## Data records
%%
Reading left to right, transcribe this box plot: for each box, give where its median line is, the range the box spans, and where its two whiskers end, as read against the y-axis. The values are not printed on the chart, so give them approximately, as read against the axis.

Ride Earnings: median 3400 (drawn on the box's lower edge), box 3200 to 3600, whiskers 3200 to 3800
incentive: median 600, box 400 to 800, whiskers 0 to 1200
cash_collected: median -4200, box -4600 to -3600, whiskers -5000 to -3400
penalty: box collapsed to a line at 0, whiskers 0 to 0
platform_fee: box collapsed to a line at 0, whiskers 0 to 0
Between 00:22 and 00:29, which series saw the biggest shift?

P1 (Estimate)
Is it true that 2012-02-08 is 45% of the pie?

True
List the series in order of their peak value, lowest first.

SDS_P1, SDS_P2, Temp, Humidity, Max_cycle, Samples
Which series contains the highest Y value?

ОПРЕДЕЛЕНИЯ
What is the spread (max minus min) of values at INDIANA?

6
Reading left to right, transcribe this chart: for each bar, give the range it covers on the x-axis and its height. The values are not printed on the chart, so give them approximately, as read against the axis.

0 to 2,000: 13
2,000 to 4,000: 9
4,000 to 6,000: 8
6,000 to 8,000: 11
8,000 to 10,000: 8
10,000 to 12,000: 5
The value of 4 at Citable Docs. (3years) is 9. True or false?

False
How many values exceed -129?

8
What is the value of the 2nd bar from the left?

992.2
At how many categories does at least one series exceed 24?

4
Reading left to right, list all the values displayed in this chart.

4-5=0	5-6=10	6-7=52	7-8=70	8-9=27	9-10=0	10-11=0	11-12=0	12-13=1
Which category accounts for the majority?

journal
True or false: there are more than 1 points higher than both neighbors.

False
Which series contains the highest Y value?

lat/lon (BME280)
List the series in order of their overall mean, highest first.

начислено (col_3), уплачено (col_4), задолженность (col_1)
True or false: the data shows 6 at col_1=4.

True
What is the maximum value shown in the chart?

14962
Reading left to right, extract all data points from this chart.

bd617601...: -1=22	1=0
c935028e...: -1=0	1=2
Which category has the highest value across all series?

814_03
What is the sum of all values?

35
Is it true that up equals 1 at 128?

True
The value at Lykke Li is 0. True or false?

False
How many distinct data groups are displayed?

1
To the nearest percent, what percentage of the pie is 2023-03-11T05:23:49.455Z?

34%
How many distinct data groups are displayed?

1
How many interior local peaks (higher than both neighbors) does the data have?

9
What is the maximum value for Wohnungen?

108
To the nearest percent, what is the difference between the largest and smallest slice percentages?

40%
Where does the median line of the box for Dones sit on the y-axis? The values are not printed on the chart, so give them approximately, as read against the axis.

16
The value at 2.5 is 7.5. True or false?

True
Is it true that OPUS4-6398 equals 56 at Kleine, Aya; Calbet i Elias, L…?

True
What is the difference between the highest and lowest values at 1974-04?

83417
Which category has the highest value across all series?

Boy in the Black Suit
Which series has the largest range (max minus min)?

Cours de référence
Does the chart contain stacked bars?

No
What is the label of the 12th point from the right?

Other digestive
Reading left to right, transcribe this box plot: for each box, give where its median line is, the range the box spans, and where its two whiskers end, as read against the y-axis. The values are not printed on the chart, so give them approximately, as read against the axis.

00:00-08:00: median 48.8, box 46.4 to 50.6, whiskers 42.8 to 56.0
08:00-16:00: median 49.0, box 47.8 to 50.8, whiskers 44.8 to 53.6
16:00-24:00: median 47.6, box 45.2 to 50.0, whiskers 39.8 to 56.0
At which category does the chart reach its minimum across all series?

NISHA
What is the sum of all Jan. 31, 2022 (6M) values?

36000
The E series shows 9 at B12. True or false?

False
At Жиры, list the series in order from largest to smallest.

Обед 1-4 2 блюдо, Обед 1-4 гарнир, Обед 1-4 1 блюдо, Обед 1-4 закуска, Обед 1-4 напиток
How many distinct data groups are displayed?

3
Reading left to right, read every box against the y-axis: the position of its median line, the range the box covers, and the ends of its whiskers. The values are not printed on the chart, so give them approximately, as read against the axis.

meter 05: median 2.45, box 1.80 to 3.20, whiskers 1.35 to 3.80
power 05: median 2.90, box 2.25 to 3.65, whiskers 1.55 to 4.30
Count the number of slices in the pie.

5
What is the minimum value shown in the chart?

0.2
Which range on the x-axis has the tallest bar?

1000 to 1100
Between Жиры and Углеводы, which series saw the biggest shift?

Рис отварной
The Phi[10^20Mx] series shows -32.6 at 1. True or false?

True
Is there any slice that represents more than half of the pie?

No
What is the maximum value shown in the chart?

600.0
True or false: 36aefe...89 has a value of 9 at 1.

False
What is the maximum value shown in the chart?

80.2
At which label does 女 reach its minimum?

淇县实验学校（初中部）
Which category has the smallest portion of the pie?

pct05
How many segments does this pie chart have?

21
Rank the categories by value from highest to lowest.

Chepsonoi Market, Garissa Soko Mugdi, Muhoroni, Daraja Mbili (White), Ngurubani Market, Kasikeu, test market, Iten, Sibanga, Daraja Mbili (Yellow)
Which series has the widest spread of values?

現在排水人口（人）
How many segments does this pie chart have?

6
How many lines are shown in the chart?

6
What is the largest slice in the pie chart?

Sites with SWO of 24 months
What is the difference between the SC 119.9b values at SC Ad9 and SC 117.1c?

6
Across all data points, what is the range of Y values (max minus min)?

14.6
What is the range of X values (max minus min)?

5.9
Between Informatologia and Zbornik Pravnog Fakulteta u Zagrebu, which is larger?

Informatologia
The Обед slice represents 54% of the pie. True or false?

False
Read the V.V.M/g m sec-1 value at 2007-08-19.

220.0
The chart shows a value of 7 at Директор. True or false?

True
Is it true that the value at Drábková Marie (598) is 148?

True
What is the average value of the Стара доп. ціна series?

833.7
%%
Turn every line of the items above into a numbered list, skipping the blank lines.

1. Reading left to right, transcribe this box plot: for each box, give where its median line is, the range the box spans, and where its two whiskers end, as read against the y-axis. The values are not printed on the chart, so give them approximately, as read against the axis.
2. Ride Earnings: median 3400 (drawn on the box's lower edge), box 3200 to 3600, whiskers 3200 to 3800
3. incentive: median 600, box 400 to 800, whiskers 0 to 1200
4. cash_collected: median -4200, box -4600 to -3600, whiskers -5000 to -3400
5. penalty: box collapsed to a line at 0, whiskers 0 to 0
6. platform_fee: box collapsed to a line at 0, whiskers 0 to 0
7. Between 00:22 and 00:29, which series saw the biggest shift?
8. P1 (Estimate)
9. Is it true that 2012-02-08 is 45% of the pie?
10. True
11. List the series in order of their peak value, lowest first.
12. SDS_P1, SDS_P2, Temp, Humidity, Max_cycle, Samples
13. Which series contains the highest Y value?
14. ОПРЕДЕЛЕНИЯ
15. What is the spread (max minus min) of values at INDIANA?
16. 6
17. Reading left to right, transcribe this chart: for each bar, give the range it covers on the x-axis and its height. The values are not printed on the chart, so give them approximately, as read against the axis.
18. 0 to 2,000: 13
19. 2,000 to 4,000: 9
20. 4,000 to 6,000: 8
21. 6,000 to 8,000: 11
22. 8,000 to 10,000: 8
23. 10,000 to 12,000: 5
24. The value of 4 at Citable Docs. (3years) is 9. True or false?
25. False
26. How many values exceed -129?
27. 8
28. What is the value of the 2nd bar from the left?
29. 992.2
30. At how many categories does at least one series exceed 24?
31. 4
32. Reading left to right, list all the values displayed in this chart.
33. 4-5=0	5-6=10	6-7=52	7-8=70	8-9=27	9-10=0	10-11=0	11-12=0	12-13=1
34. Which category accounts for the majority?
35. journal
36. True or false: there are more than 1 points higher than both neighbors.
37. False
38. Which series contains the highest Y value?
39. lat/lon (BME280)
40. List the series in order of their overall mean, highest first.
41. начислено (col_3), уплачено (col_4), задолженность (col_1)
42. True or false: the data shows 6 at col_1=4.
43. True
44. What is the maximum value shown in the chart?
45. 14962
46. Reading left to right, extract all data points from this chart.
47. bd617601...: -1=22	1=0
48. c935028e...: -1=0	1=2
49. Which category has the highest value across all series?
50. 814_03
51. What is the sum of all values?
52. 35
53. Is it true that up equals 1 at 128?
54. True
55. The value at Lykke Li is 0. True or false?
56. False
57. How many distinct data groups are displayed?
58. 1
59. To the nearest percent, what percentage of the pie is 2023-03-11T05:23:49.455Z?
60. 34%
61. How many distinct data groups are displayed?
62. 1
63. How many interior local peaks (higher than both neighbors) does the data have?
64. 9
65. What is the maximum value for Wohnungen?
66. 108
67. To the nearest percent, what is the difference between the largest and smallest slice percentages?
68. 40%
69. Where does the median line of the box for Dones sit on the y-axis? The values are not printed on the chart, so give them approximately, as read against the axis.
70. 16
71. The value at 2.5 is 7.5. True or false?
72. True
73. Is it true that OPUS4-6398 equals 56 at Kleine, Aya; Calbet i Elias, L…?
74. True
75. What is the difference between the highest and lowest values at 1974-04?
76. 83417
77. Which category has the highest value across all series?
78. Boy in the Black Suit
79. Which series has the largest range (max minus min)?
80. Cours de référence
81. Does the chart contain stacked bars?
82. No
83. What is the label of the 12th point from the right?
84. Other digestive
85. Reading left to right, transcribe this box plot: for each box, give where its median line is, the range the box spans, and where its two whiskers end, as read against the y-axis. The values are not printed on the chart, so give them approximately, as read against the axis.
86. 00:00-08:00: median 48.8, box 46.4 to 50.6, whiskers 42.8 to 56.0
87. 08:00-16:00: median 49.0, box 47.8 to 50.8, whiskers 44.8 to 53.6
88. 16:00-24:00: median 47.6, box 45.2 to 50.0, whiskers 39.8 to 56.0
89. At which category does the chart reach its minimum across all series?
90. NISHA
91. What is the sum of all Jan. 31, 2022 (6M) values?
92. 36000
93. The E series shows 9 at B12. True or false?
94. False
95. At Жиры, list the series in order from largest to smallest.
96. Обед 1-4 2 блюдо, Обед 1-4 гарнир, Обед 1-4 1 блюдо, Обед 1-4 закуска, Обед 1-4 напиток
97. How many distinct data groups are displayed?
98. 3
99. Reading left to right, read every box against the y-axis: the position of its median line, the range the box covers, and the ends of its whiskers. The values are not printed on the chart, so give them approximately, as read against the axis.
100. meter 05: median 2.45, box 1.80 to 3.20, whiskers 1.35 to 3.80
101. power 05: median 2.90, box 2.25 to 3.65, whiskers 1.55 to 4.30
102. Count the number of slices in the pie.
103. 5
104. What is the minimum value shown in the chart?
105. 0.2
106. Which range on the x-axis has the tallest bar?
107. 1000 to 1100
108. Between Жиры and Углеводы, which series saw the biggest shift?
109. Рис отварной
110. The Phi[10^20Mx] series shows -32.6 at 1. True or false?
111. True
112. Is there any slice that represents more than half of the pie?
113. No
114. What is the maximum value shown in the chart?
115. 600.0
116. True or false: 36aefe...89 has a value of 9 at 1.
117. False
118. What is the maximum value shown in the chart?
119. 80.2
120. At which label does 女 reach its minimum?
121. 淇县实验学校（初中部）
122. Which category has the smallest portion of the pie?
123. pct05
124. How many segments does this pie chart have?
125. 21
126. Rank the categories by value from highest to lowest.
127. Chepsonoi Market, Garissa Soko Mugdi, Muhoroni, Daraja Mbili (White), Ngurubani Market, Kasikeu, test market, Iten, Sibanga, Daraja Mbili (Yellow)
128. Which series has the widest spread of values?
129. 現在排水人口（人）
130. How many segments does this pie chart have?
131. 6
132. How many lines are shown in the chart?
133. 6
134. What is the largest slice in the pie chart?
135. Sites with SWO of 24 months
136. What is the difference between the SC 119.9b values at SC Ad9 and SC 117.1c?
137. 6
138. Across all data points, what is the range of Y values (max minus min)?
139. 14.6
140. What is the range of X values (max minus min)?
141. 5.9
142. Between Informatologia and Zbornik Pravnog Fakulteta u Zagrebu, which is larger?
143. Informatologia
144. The Обед slice represents 54% of the pie. True or false?
145. False
146. Read the V.V.M/g m sec-1 value at 2007-08-19.
147. 220.0
148. The chart shows a value of 7 at Директор. True or false?
149. True
150. Is it true that the value at Drábková Marie (598) is 148?
151. True
152. What is the average value of the Стара доп. ціна series?
153. 833.7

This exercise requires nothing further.